**AVAILABLE DATA**
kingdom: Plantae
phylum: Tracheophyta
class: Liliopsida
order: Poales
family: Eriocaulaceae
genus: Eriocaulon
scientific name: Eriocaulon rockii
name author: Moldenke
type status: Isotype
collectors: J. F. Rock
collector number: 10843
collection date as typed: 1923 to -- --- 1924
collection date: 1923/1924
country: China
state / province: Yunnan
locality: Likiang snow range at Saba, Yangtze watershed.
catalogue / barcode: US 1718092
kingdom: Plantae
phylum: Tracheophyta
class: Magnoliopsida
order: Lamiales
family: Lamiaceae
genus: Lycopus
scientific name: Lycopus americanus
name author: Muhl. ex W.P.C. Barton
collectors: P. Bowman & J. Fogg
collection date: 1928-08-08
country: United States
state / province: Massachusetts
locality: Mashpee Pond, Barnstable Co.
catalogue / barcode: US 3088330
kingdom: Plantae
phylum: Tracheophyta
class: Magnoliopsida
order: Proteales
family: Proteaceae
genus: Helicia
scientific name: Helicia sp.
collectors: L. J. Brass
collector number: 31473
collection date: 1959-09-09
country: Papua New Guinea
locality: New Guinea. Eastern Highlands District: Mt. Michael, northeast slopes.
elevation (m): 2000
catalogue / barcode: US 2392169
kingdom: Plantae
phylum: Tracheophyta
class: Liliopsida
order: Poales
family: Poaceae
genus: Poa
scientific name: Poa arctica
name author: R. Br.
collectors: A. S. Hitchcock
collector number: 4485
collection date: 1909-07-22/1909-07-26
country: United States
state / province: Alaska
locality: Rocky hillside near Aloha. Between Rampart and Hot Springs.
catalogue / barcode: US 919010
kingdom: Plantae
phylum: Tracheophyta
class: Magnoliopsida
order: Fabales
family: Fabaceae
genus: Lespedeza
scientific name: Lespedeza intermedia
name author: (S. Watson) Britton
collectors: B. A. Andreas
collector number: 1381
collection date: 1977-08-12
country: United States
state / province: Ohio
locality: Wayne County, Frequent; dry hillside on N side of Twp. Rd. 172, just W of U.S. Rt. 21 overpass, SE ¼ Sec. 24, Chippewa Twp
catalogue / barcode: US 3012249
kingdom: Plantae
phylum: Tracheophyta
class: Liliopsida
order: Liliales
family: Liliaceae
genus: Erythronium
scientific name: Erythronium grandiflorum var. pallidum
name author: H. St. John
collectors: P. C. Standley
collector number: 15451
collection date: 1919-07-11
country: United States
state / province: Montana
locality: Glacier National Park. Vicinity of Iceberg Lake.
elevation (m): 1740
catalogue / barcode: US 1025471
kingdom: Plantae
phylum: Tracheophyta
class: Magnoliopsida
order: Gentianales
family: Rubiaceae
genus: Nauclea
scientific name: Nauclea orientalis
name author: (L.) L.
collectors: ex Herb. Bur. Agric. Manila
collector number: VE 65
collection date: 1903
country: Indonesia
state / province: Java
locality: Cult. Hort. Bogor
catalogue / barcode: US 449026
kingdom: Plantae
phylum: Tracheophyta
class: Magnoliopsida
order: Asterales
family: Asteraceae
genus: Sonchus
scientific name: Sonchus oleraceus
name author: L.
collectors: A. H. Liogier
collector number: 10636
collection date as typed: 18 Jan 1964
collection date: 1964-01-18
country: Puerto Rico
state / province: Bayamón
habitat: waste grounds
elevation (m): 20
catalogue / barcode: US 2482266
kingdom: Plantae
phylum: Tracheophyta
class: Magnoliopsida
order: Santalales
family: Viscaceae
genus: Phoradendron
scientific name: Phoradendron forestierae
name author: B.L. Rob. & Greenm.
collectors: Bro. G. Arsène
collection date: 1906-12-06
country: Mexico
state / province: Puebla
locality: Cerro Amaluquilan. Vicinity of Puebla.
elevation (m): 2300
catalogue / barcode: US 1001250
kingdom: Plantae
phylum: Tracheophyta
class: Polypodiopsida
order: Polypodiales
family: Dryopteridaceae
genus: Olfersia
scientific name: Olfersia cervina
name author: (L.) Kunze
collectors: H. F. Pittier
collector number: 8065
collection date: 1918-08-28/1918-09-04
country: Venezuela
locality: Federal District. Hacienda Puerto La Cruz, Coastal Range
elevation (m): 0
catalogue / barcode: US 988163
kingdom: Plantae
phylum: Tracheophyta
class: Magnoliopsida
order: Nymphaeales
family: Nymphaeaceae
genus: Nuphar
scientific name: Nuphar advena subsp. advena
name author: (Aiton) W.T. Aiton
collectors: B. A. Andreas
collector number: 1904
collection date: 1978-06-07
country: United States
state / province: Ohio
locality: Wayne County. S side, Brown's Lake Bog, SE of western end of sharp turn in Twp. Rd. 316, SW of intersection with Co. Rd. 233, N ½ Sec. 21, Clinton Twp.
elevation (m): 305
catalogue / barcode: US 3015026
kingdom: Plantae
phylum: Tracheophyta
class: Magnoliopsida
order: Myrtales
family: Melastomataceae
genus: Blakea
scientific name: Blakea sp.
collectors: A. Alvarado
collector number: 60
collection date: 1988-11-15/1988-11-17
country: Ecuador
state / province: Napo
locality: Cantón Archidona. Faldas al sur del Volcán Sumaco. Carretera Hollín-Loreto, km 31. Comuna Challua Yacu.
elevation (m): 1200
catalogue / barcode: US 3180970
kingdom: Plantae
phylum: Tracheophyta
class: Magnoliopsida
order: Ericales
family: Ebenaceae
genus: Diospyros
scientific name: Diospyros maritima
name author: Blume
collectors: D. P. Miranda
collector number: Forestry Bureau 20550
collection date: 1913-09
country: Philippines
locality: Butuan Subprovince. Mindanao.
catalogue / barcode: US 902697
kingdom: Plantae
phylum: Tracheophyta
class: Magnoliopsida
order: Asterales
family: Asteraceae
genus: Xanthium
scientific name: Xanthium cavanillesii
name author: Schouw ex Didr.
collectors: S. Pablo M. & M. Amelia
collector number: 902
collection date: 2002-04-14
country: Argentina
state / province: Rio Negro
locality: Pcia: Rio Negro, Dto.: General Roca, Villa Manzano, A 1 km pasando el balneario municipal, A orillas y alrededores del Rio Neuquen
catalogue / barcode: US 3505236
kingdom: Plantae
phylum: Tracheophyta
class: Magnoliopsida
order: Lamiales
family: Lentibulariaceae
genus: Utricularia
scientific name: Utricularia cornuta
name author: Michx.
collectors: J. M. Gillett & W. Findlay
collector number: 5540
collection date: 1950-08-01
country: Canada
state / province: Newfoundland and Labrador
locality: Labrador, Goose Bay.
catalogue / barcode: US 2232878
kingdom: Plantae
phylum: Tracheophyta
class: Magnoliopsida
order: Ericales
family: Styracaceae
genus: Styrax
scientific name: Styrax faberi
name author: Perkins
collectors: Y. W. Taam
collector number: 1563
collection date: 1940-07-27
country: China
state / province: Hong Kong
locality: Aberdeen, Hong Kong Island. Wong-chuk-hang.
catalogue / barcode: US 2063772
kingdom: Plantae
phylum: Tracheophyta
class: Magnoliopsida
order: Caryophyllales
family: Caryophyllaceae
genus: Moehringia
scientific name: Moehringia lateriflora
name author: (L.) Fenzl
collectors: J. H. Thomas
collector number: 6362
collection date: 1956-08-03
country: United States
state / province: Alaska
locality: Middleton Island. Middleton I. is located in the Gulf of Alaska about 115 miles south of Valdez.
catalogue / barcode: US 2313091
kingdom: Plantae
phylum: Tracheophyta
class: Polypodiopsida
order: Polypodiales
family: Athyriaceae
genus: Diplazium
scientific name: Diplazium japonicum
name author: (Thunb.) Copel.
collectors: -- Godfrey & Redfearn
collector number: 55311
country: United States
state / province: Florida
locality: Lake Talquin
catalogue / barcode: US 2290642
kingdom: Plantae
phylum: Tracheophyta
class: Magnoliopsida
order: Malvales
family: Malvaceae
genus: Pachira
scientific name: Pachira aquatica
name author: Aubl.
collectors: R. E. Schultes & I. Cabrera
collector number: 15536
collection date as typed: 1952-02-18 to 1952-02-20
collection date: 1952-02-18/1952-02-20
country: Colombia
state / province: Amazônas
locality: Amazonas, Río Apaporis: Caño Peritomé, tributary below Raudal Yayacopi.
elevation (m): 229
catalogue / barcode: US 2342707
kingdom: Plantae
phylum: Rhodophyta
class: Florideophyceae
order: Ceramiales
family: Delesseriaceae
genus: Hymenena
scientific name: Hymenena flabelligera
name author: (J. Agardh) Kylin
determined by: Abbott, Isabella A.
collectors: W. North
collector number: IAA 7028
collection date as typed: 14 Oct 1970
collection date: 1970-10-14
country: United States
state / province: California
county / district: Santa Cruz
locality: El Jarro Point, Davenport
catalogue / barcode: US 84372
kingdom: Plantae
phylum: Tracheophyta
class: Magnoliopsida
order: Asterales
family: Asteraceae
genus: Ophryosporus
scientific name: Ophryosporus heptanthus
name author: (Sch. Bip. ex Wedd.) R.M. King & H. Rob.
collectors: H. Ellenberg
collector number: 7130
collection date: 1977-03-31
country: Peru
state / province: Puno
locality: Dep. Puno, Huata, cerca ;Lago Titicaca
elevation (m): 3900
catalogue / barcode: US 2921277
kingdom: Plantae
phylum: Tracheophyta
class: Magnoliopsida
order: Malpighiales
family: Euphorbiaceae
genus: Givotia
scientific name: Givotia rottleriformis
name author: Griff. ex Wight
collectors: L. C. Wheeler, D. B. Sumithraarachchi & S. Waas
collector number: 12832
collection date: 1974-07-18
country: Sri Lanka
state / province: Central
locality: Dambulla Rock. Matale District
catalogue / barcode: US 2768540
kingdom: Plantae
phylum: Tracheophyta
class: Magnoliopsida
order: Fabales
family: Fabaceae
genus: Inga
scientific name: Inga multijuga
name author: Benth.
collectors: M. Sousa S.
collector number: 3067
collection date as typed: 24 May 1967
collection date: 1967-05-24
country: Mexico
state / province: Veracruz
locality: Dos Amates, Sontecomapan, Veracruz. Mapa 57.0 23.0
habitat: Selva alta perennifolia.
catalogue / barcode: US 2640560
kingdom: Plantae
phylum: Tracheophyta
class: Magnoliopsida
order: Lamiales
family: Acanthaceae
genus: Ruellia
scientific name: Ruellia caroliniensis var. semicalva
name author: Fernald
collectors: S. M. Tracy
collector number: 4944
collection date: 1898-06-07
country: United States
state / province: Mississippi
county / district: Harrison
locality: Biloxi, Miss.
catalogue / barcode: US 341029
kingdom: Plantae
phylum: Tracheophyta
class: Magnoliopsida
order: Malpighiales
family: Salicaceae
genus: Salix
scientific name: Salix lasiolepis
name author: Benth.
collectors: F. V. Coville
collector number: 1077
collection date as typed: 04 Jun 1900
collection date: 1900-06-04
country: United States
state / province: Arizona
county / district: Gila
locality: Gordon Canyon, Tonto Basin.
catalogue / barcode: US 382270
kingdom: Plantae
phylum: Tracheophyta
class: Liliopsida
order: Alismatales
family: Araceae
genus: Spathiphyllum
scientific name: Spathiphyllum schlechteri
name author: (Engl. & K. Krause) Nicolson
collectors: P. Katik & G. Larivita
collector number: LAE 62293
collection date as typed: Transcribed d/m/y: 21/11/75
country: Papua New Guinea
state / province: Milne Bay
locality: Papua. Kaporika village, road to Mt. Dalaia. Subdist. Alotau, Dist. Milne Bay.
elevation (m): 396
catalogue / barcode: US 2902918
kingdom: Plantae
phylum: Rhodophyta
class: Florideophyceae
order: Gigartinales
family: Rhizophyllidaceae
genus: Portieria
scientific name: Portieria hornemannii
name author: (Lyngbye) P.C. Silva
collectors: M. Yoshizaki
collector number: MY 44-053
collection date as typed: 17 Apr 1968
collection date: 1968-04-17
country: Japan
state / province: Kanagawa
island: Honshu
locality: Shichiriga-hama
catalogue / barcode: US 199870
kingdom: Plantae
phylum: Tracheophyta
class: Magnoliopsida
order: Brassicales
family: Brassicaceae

**EXERCISE DIRECTIONS**
Reproduce the rows from the first line through the line containing "locality: Likiang snow", inclusive, replacing "collectors" with "collected by" and leaving everything else unchanged.

**COMPLETE RESPONSE**
kingdom: Plantae
phylum: Tracheophyta
class: Liliopsida
order: Poales
family: Eriocaulaceae
genus: Eriocaulon
scientific name: Eriocaulon rockii
name author: Moldenke
type status: Isotype
collected by: J. F. Rock
collector number: 10843
collection date as typed: 1923 to -- --- 1924
collection date: 1923/1924
country: China
state / province: Yunnan
locality: Likiang snow range at Saba, Yangtze watershed.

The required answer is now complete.